Hypersecretion of cortisol is associated with hypertension. In addition, an abnormal cortisol metabolism may play a role in the pathogenesis of hypertension. The 11beta-hydroxysteroid dehydrogenase (11beta-HSD) isozymes catalyze interconversion of cortisol and cortisone and play an important role in the regulation of the effects of cortisol. Activity of 11beta-HSD type 2, converting active cortisol in inactive cortisone, is crucial in preventing access of cortisol to the renal mineralocorticoid receptors (MRs).

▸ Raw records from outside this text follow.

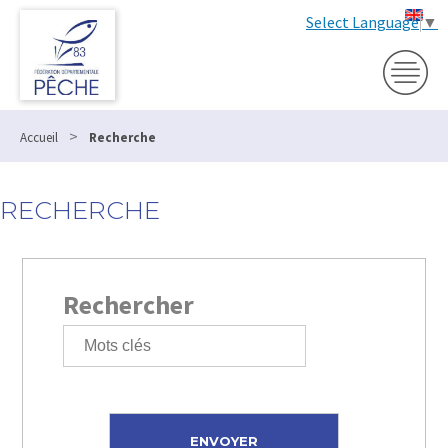
Select Language
▼
>
Accueil
Recherche
RECHERCHE
Rechercher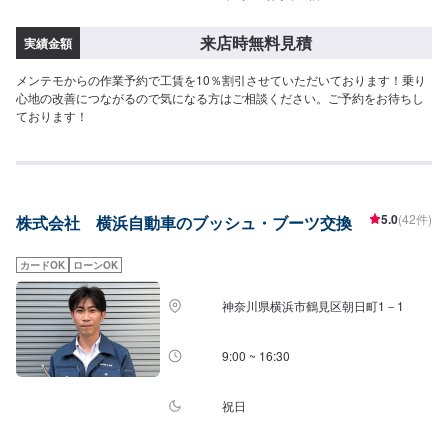
来店時無料見積
実績金額
メンテモからの作業予約で工賃を10％割引させていただいております！乗り
心地の改善につながるので気になる方はご相談ください。ご予約をお待ちし
ております！
5.0
(42件)
株式会社 横浜自動車のブッシュ・ブーツ交換
カードOK
ローンOK
神奈川県横浜市鶴見区朝日町1－1
9:00 ~ 16:30
祝日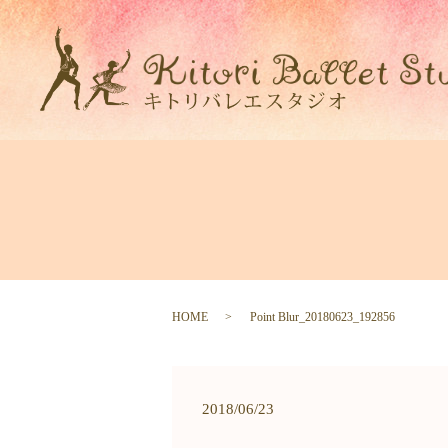
HOME
Point Blur_20180623_192856
2018/06/23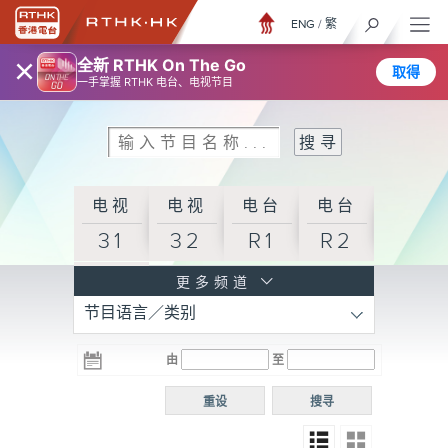
ENG
/
繁
×
全新 RTHK On The Go
取得
一手掌握 RTHK 电台、电视节目
电视
电视
电台
电台
31
32
R1
R2
电台
更多频道
节目语言／类别
R3
电台
电台
电台
由
至
普通
R4
R5
话台
重设
搜寻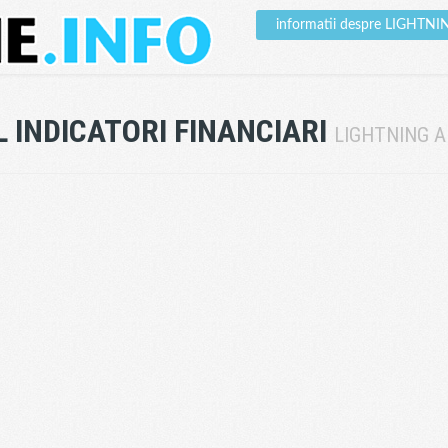
informatii despre LIGHTN
 INDICATORI FINANCIARI
LIGHTNING A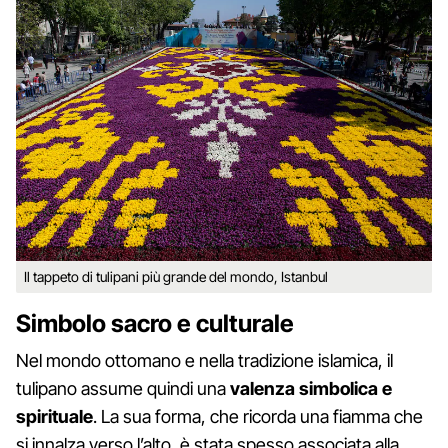
Il tappeto di tulipani più grande del mondo, Istanbul
Simbolo sacro e culturale
Nel mondo ottomano e nella tradizione islamica, il
tulipano assume quindi una
valenza simbolica e
spirituale
. La sua forma, che ricorda una fiamma che
si innalza verso l’alto, è stata spesso associata alla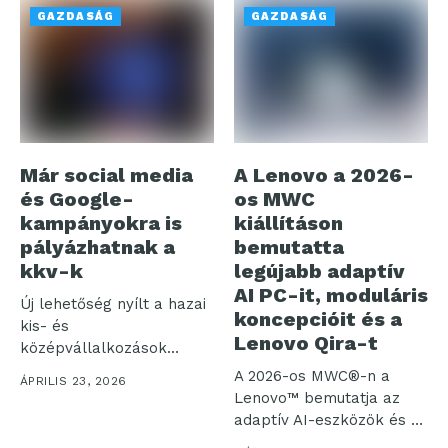
GAZDASÁG
GAZDASÁG
Már social media
A Lenovo a 2026-
és Google-
os MWC
kampányokra is
kiállításon
pályázhatnak a
bemutatta
kkv-k
legújabb adaptív
AI PC-it, moduláris
Új lehetőség nyílt a hazai
koncepcióit és a
kis- és
Lenovo Qira-t
középvállalkozások
számára: immár social
A 2026-os MWC®-n a
ÁPRILIS 23, 2026
media...
Lenovo™ bemutatja az
adaptív AI-eszközök és az
üzleti...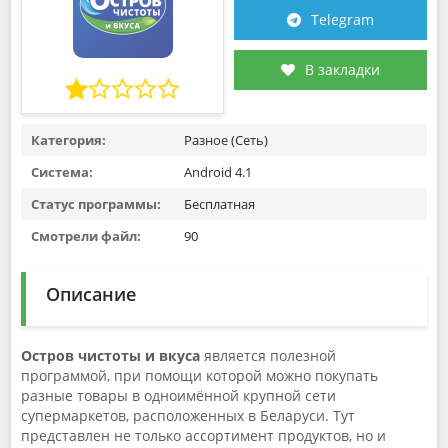
Telegram
В закладки
Категория:
Разное (Сеть)
Система:
Android 4.1
Статус программы:
Бесплатная
Смотрели файл:
90
Описание
Остров чистоты и вкуса
является полезной
программой, при помощи которой можно покупать
разные товары в одноимённой крупной сети
супермаркетов, расположенных в Беларуси. Тут
представлен не только ассортимент продуктов, но и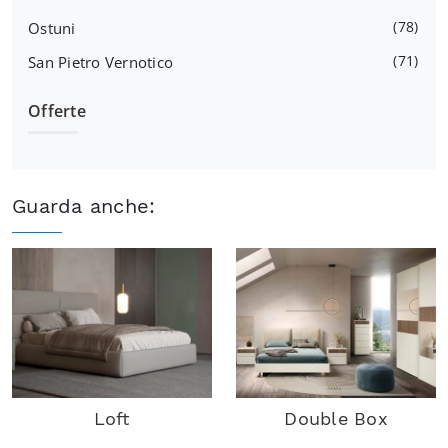
78
Ostuni
71
San Pietro Vernotico
Offerte
Guarda anche:
Loft
Double Box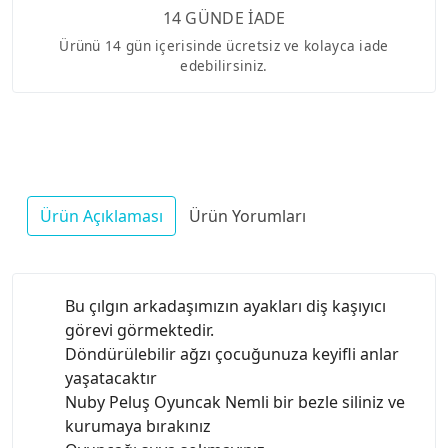
14 GÜNDE İADE
Ürünü 14 gün içerisinde ücretsiz ve kolayca iade
edebilirsiniz.
Ürün Açıklaması
Ürün Yorumları
Bu çılgın arkadaşımızın ayakları diş kaşıyıcı
görevi görmektedir.
Döndürülebilir ağzı çocuğunuza keyifli anlar
yaşatacaktır
Nuby Peluş Oyuncak Nemli bir bezle siliniz ve
kurumaya bırakınız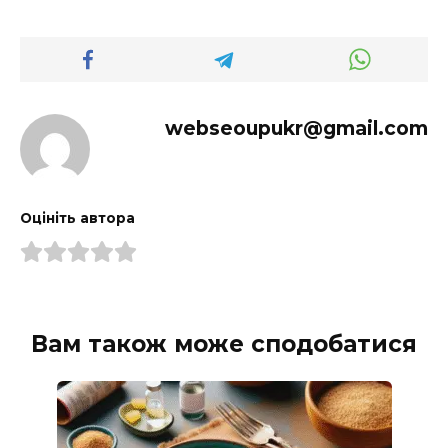
webseoupukr@gmail.com
Оцініть автора
Вам також може сподобатися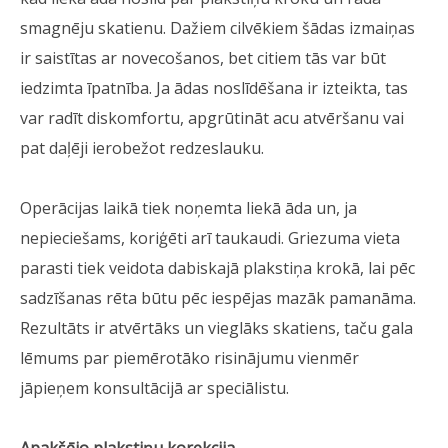
smagnēju skatienu. Dažiem cilvēkiem šādas izmaiņas
ir saistītas ar novecošanos, bet citiem tās var būt
iedzimta īpatnība. Ja ādas noslīdēšana ir izteikta, tas
var radīt diskomfortu, apgrūtināt acu atvēršanu vai
pat daļēji ierobežot redzeslauku.
Operācijas laikā tiek noņemta liekā āda un, ja
nepieciešams, koriģēti arī taukaudi. Griezuma vieta
parasti tiek veidota dabiskajā plakstiņa krokā, lai pēc
sadzīšanas rēta būtu pēc iespējas mazāk pamanāma.
Rezultāts ir atvērtāks un vieglāks skatiens, taču gala
lēmums par piemērotāko risinājumu vienmēr
jāpieņem konsultācijā ar speciālistu.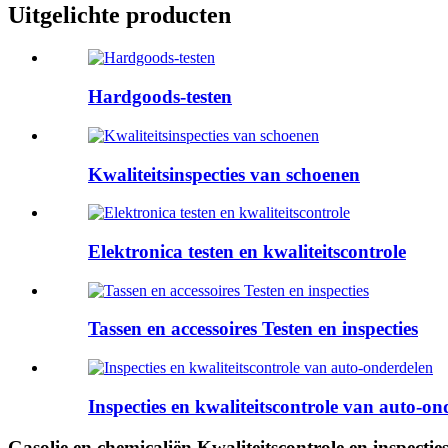
Uitgelichte producten
Hardgoods-testen
Kwaliteitsinspecties van schoenen
Elektronica testen en kwaliteitscontrole
Tassen en accessoires Testen en inspecties
Inspecties en kwaliteitscontrole van auto-on
Gasolie en chemicaliën Kwaliteitscontrole en inspectie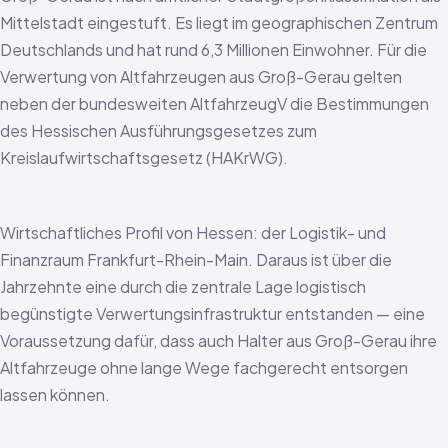
Mittelstadt eingestuft. Es liegt im geographischen Zentrum
Deutschlands und hat rund 6,3 Millionen Einwohner. Für die
Verwertung von Altfahrzeugen aus Groß-Gerau gelten
neben der bundesweiten AltfahrzeugV die Bestimmungen
des Hessischen Ausführungsgesetzes zum
Kreislaufwirtschaftsgesetz (HAKrWG).
Wirtschaftliches Profil von Hessen: der Logistik- und
Finanzraum Frankfurt-Rhein-Main. Daraus ist über die
Jahrzehnte eine durch die zentrale Lage logistisch
begünstigte Verwertungsinfrastruktur entstanden — eine
Voraussetzung dafür, dass auch Halter aus Groß-Gerau ihre
Altfahrzeuge ohne lange Wege fachgerecht entsorgen
lassen können.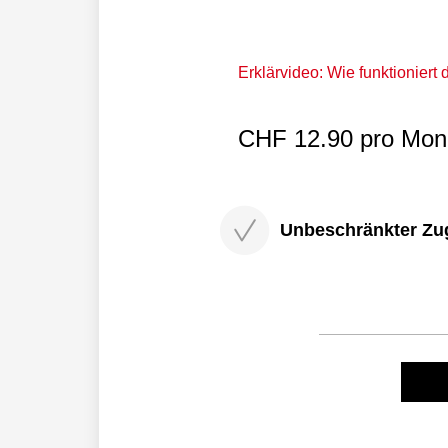
Erklärvideo: Wie funktioniert
CHF 12.90 pro Mona
Unbeschränkter Zugri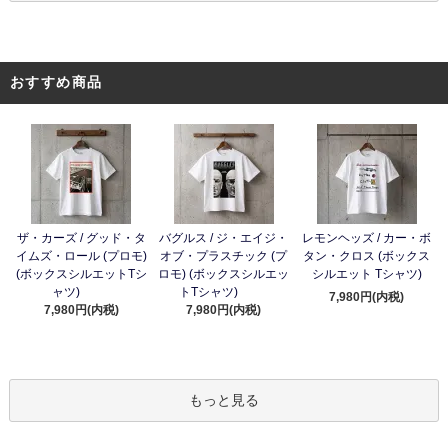
おすすめ商品
ザ・カーズ / グッド・タ
バグルス / ジ・エイジ・
レモンヘッズ / カー・ボ
イムズ・ロール (プロモ)
オブ・プラスチック (プ
タン・クロス (ボックス
(ボックスシルエットTシ
ロモ) (ボックスシルエッ
シルエット Tシャツ)
ャツ)
トTシャツ)
7,980円(内税)
7,980円(内税)
7,980円(内税)
もっと見る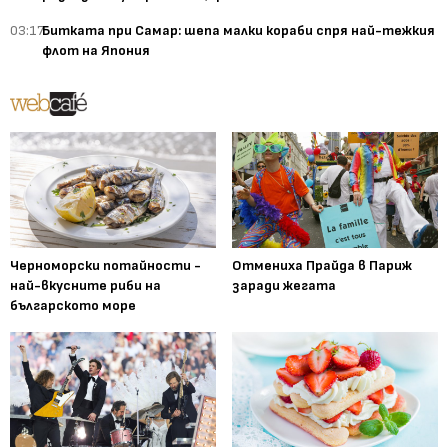
03:17
Битката при Самар: шепа малки кораби спря най-тежкия
флот на Япония
Черноморски потайности -
Отмениха Прайда в Париж
най-вкусните риби на
заради жегата
българското море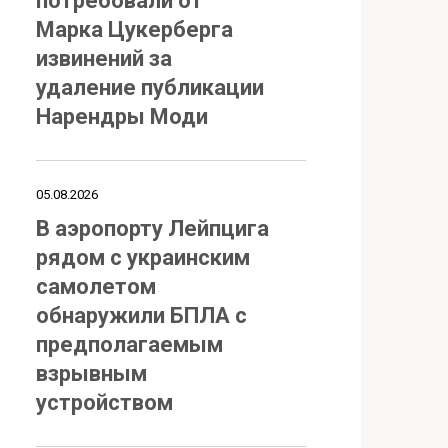
потребовали от
Марка Цукерберга
извинений за
удаление публикации
Нарендры Моди
05.08.2026
В аэропорту Лейпцига
рядом с украинским
самолетом
обнаружили БПЛА с
предполагаемым
взрывным
устройством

Decreased activity of this isozyme in the kidney, either congenitally in Apparent Mineralocorticoid Excess syndrome or acquired following licorice consumption, allows cortisol access to the MRs, resulting in hypokalemic hypertension. In normotensive subjects, an association has been demonstrated between blood pressure increase on a high-salt diet and a mild decrease of renal 11beta-HSD2 activity. In ectopic adrenocorticotropic hormone (ACTH), plasma cortisol levels are very high, resulting in mineralocorticoid hypertension caused by saturation of the available renal 11beta-HSD2 capacity. Activity of the 11beta-HSDs has also been demonstrated in many extrarenal sites. Several studies have demonstrated extrarenal effects of cortisol on blood pressure, as well as a possible role for altered extrarenal 11beta-HSD activities in the pathogenesis of hypertension. More studies are needed to clarify the role of 11beta-HSDs in the pathogenesis of hypertension.